__What the exercise asks__: Edit the data from the start up to and including the line with "gegrube med maskinudgravning og bortkørsel af" so that "elevatorskakter" becomes "liftskakter" and nothing else changes, and leave the pictures out of your answer.
*** Records to use ***
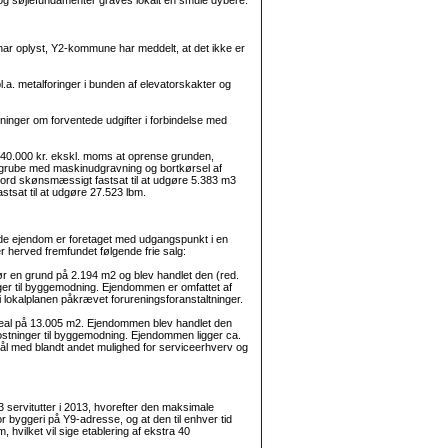
 og søjlefundamenter graves lokalt en smule dybere.
har oplyst, Y2-kommune har meddelt, at det ikke er
(bl.a. metalforinger i bunden af elevatorskakter og
nger om forventede udgifter i forbindelse med
.040.000 kr. ekskl. moms at oprense grunden,
gegrube med maskinudgravning og bortkørsel af
åjord skønsmæssigt fastsat til at udgøre 5.383 m3
sat til at udgøre 27.523 lbm.
ede ejendom er foretaget med udgangspunkt i en
r herved fremfundet følgende frie salg:
r en grund på 2.194 m2 og blev handlet den (red.
ger til byggemodning. Ejendommen er omfattet af
i lokalplanen påkrævet forureningsforanstaltninger.
real på 13.005 m2. Ejendommen blev handlet den
kostninger til byggemodning. Ejendommen ligger ca.
rmål med blandt andet mulighed for serviceerhverv og
servitutter i 2013, hvorefter den maksimale
yggeri på Y9-adresse, og at den til enhver tid
vilket vil sige etablering af ekstra 40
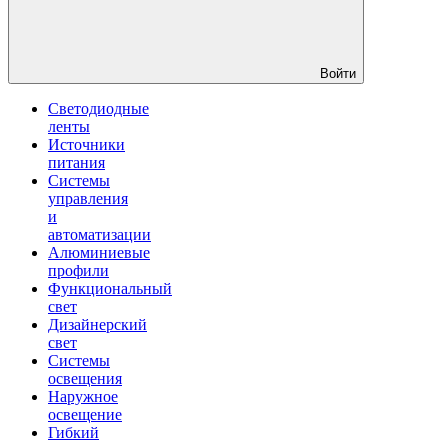
Войти
Светодиодные
ленты
Источники
питания
Системы
управления
и
автоматизации
Алюминиевые
профили
Функциональный
свет
Дизайнерский
свет
Системы
освещения
Наружное
освещение
Гибкий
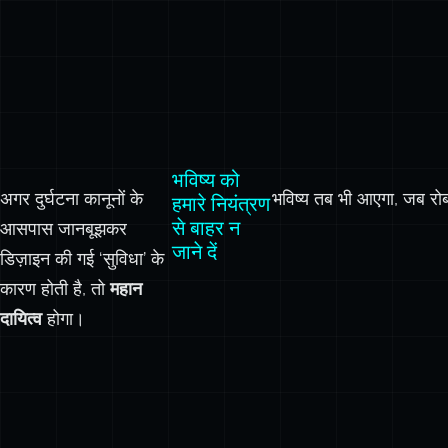
भविष्य को
अगर दुर्घटना कानूनों के
भविष्य तब भी आएगा, जब रोबोट
हमारे नियंत्रण
से बाहर न
आसपास जानबूझकर
जाने दें
डिज़ाइन की गई ‘सुविधा’ के
कारण होती है, तो
महान
दायित्व
होगा।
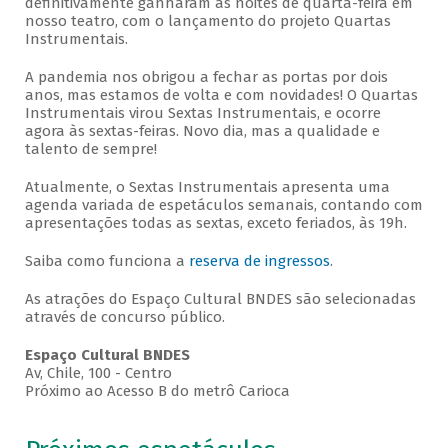
definitivamente ganharam as noites de quarta-feira em
nosso teatro, com o lançamento do projeto Quartas
Instrumentais.
A pandemia nos obrigou a fechar as portas por dois
anos, mas estamos de volta e com novidades! O Quartas
Instrumentais virou Sextas Instrumentais, e ocorre
agora às sextas-feiras. Novo dia, mas a qualidade e
talento de sempre!
Atualmente, o Sextas Instrumentais apresenta uma
agenda variada de espetáculos semanais, contando com
apresentações todas as sextas, exceto feriados, às 19h.
Saiba como funciona a
reserva de ingressos
.
As atrações do Espaço Cultural BNDES são selecionadas
através de concurso público.
Espaço Cultural BNDES
Av, Chile, 100 - Centro
Próximo ao Acesso B do metrô Carioca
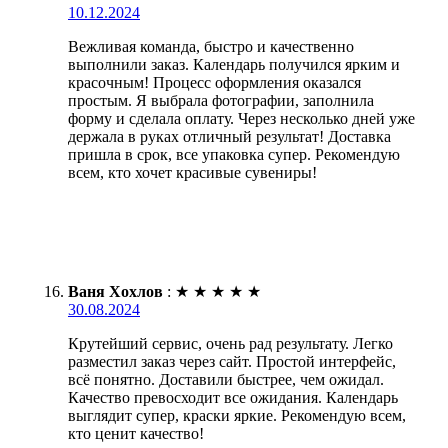
10.12.2024
Вежливая команда, быстро и качественно
выполнили заказ. Календарь получился ярким и
красочным! Процесс оформления оказался
простым. Я выбрала фотографии, заполнила
форму и сделала оплату. Через несколько дней уже
держала в руках отличный результат! Доставка
пришла в срок, все упаковка супер. Рекомендую
всем, кто хочет красивые сувениры!
Ваня Хохлов
:
★
★
★
★
★
30.08.2024
Крутейший сервис, очень рад результату. Легко
разместил заказ через сайт. Простой интерфейс,
всё понятно. Доставили быстрее, чем ожидал.
Качество превосходит все ожидания. Календарь
выглядит супер, краски яркие. Рекомендую всем,
кто ценит качество!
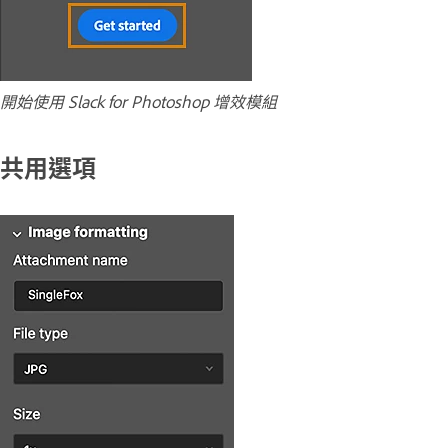
開始使用 Slack for Photoshop 增效模組
共用選項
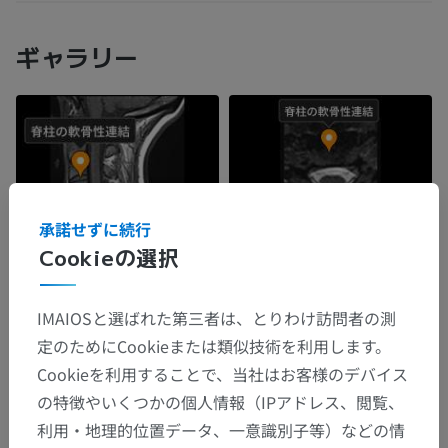
ギャラリー
承諾せずに続行
Cookieの選択
IMAIOSと選ばれた第三者は、とりわけ訪問者の測
定のためにCookieまたは類似技術を利用します。
Cookieを利用することで、当社はお客様のデバイス
の特徴やいくつかの個人情報（IPアドレス、閲覧、
利用・地理的位置データ、一意識別子等）などの情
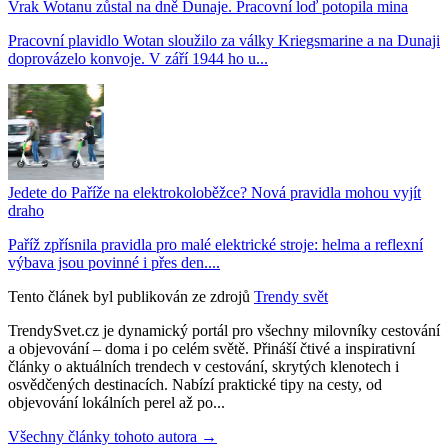
Vrak Wotanu zůstal na dně Dunaje. Pracovní loď potopila mina
Pracovní plavidlo Wotan sloužilo za války Kriegsmarine a na Dunaji
doprovázelo konvoje. V září 1944 ho u...
Jedete do Paříže na elektrokoloběžce? Nová pravidla mohou vyjít
draho
Paříž zpřísnila pravidla pro malé elektrické stroje: helma a reflexní
výbava jsou povinné i přes den....
Tento článek byl publikován ze zdrojů
Trendy svět
TrendySvet.cz je dynamický portál pro všechny milovníky cestování
a objevování – doma i po celém světě. Přináší čtivé a inspirativní
články o aktuálních trendech v cestování, skrytých klenotech i
osvědčených destinacích. Nabízí praktické tipy na cesty, od
objevování lokálních perel až po...
Všechny články tohoto autora →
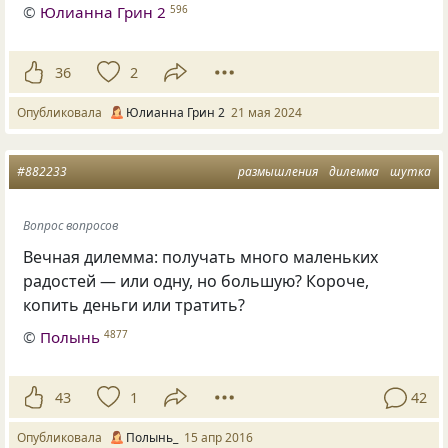
©
Юлианна Грин 2
596
36
2
Опубликовала
Юлианна Грин 2
21 мая 2024
#882233
размышления
дилемма
шутка
Вопрос вопросов
Вечная дилемма: получать много маленьких
радостей — или одну, но большую? Короче,
копить деньги или тратить?
©
Полынь
4877
43
1
42
Опубликовала
Полынь_
15 апр 2016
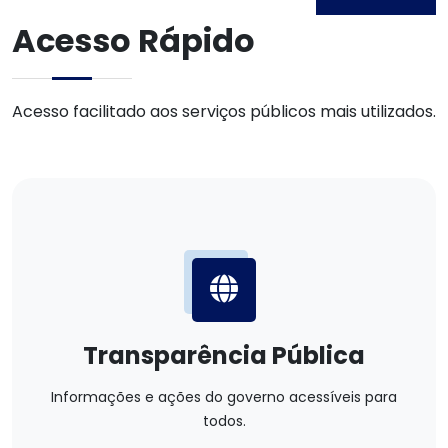
Acesso Rápido
Acesso facilitado aos serviços públicos mais utilizados.
Transparência Pública
Informações e ações do governo acessíveis para
todos.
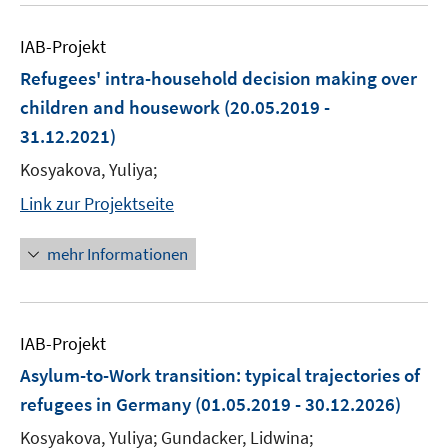
IAB-Projekt
Refugees' intra-household decision making over
children and housework
(20.05.2019 -
31.12.2021)
Kosyakova, Yuliya;
Link zur Projektseite
mehr Informationen
IAB-Projekt
Asylum-to-Work transition: typical trajectories of
refugees in Germany
(01.05.2019 - 30.12.2026)
Kosyakova, Yuliya; Gundacker, Lidwina;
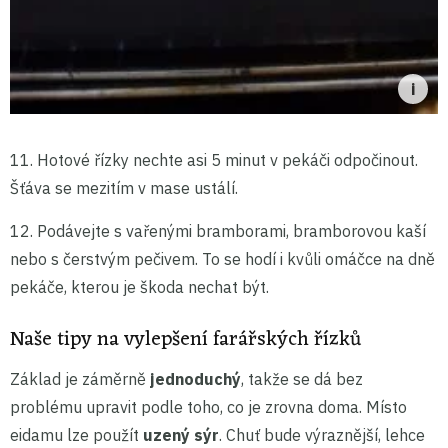
11. Hotové řízky nechte asi 5 minut v pekáči odpočinout.
Šťáva se mezitím v mase ustálí.
12. Podávejte s vařenými bramborami, bramborovou kaší
nebo s čerstvým pečivem. To se hodí i kvůli omáčce na dně
pekáče, kterou je škoda nechat být.
Naše tipy na vylepšení farářských řízků
Základ je záměrně
jednoduchý
, takže se dá bez
problému upravit podle toho, co je zrovna doma. Místo
eidamu lze použít
uzený sýr
. Chuť bude výraznější, lehce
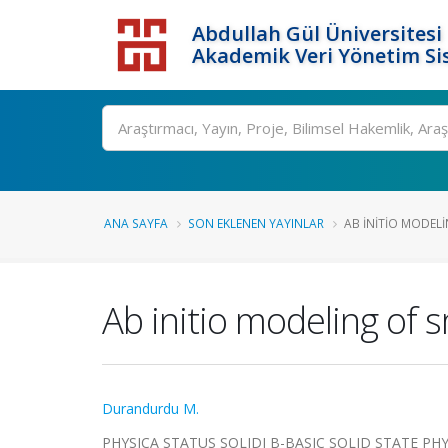
Abdullah Gül Üniversitesi
Akademik Veri Yönetim Si
ANA SAYFA
SON EKLENEN YAYINLAR
AB INITIO MODELI
Ab initio modeling of 
Durandurdu M.
PHYSICA STATUS SOLIDI B-BASIC SOLID STATE PHYSIC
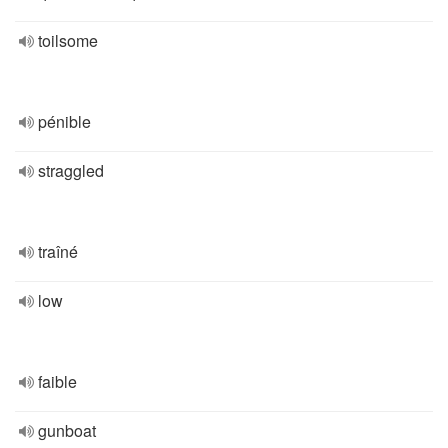
toilsome
pénible
straggled
traîné
low
faible
gunboat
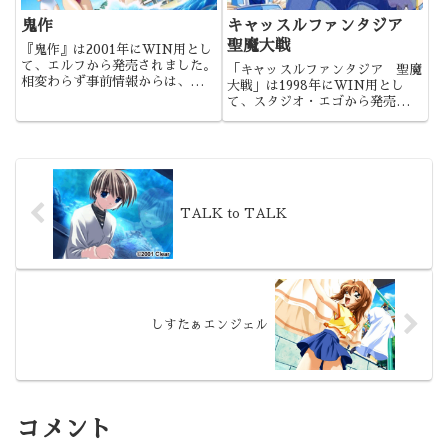
鬼作
キャッスルファンタジア
聖魔大戦
『鬼作』は2001年にWIN用とし
て、エルフから発売されました。
「キャッスルファンタジア 聖魔
相変わらず事前情報からは、何も
大戦」は1998年にWIN用とし
分からない作品でしたね。もっと
て、スタジオ・エゴから発売され
も『遺作』『臭作』と名作揃いだ
ました。シリーズ第２弾であり、
った○作シリーズの最新作という
シリーズ代表作であるとともに、
こともあり、これは当然買わねば
ブランドとしても代表作と呼べる
と思ったものです。
作品ではないでしょうか。
TALK to TALK
しすたぁエンジェル
コメント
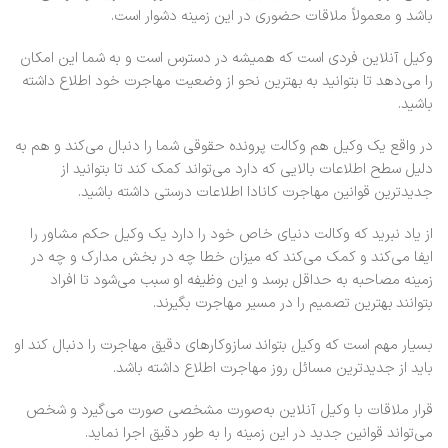
باشد و معمولاً ملاقات حضوری در این زمینه دشوار است.
وکیل آنلاین فردی است که همیشه در دسترس است و به شما این امکان
را می‌دهد تا بتوانید به بهترین نحو از وضعیت مهاجرت خود اطلاع داشته
باشید.
در واقع یک وکیل هم وکالت پرونده حقوقی شما را دنبال می‌کند و هم به
دلیل سطح اطلاعات بالایی که دارد می‌تواند کمک کند تا بتوانید از
جدیدترین قوانین مهاجرت کانادا اطلاعات درستی داشته باشید.
از یاد نبرید که وکالت دنیای خاص خود را دارد یک وکیل حکم مشاور را
ایفا می‌کند و کمک می‌کند که میزان خطا چه در بخش مدارک و چه در
زمینه مصاحبه به حداقل برسد و این وظیفه او سبب می‌شود تا افراد
بتوانند بهترین تصمیم را در مسیر مهاجرت بگیرند.
بسیار مهم است که وکیل بتواند سازوکارهای دقیق مهاجرت را دنبال کند او
باید از جدیدترین مسائل روز مهاجرت اطلاع داشته باشد.
قرار ملاقات با وکیل آنلاین به‌صورت مشخصی صورت می‌گیرد و شخص
می‌تواند قوانین جدید در این زمینه را به طور دقیق اجرا نماید.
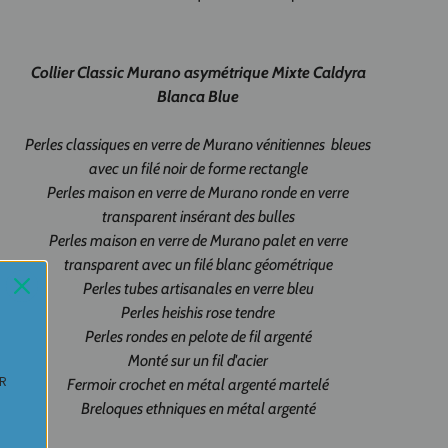
Collier
Classic Murano asymétrique
Mixte Caldyra
Blanca Blue
Perles classiques en verre de Murano vénitiennes bleues
avec un filé noir de forme rectangle
Perles maison en verre de Murano ronde en verre
transparent insérant des bulles
Perles maison en verre de Murano palet en verre
transparent avec un filé blanc géométrique
Perles tubes artisanales en verre bleu
Perles heishis rose tendre
Perles rondes en pelote de fil argenté
Monté sur un fil d'acier
UR
Fermoir crochet en métal argenté martelé
Breloques ethniques en métal argenté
*** End of Records to use ***
__Worked solution__:
 og søjlefundamenter graves lokalt en smule dybere.
har oplyst, Y2-kommune har meddelt, at det ikke er
(bl.a. metalforinger i bunden af liftskakter og
nger om forventede udgifter i forbindelse med
.040.000 kr. ekskl. moms at oprense grunden,
gegrube med maskinudgravning og bortkørsel af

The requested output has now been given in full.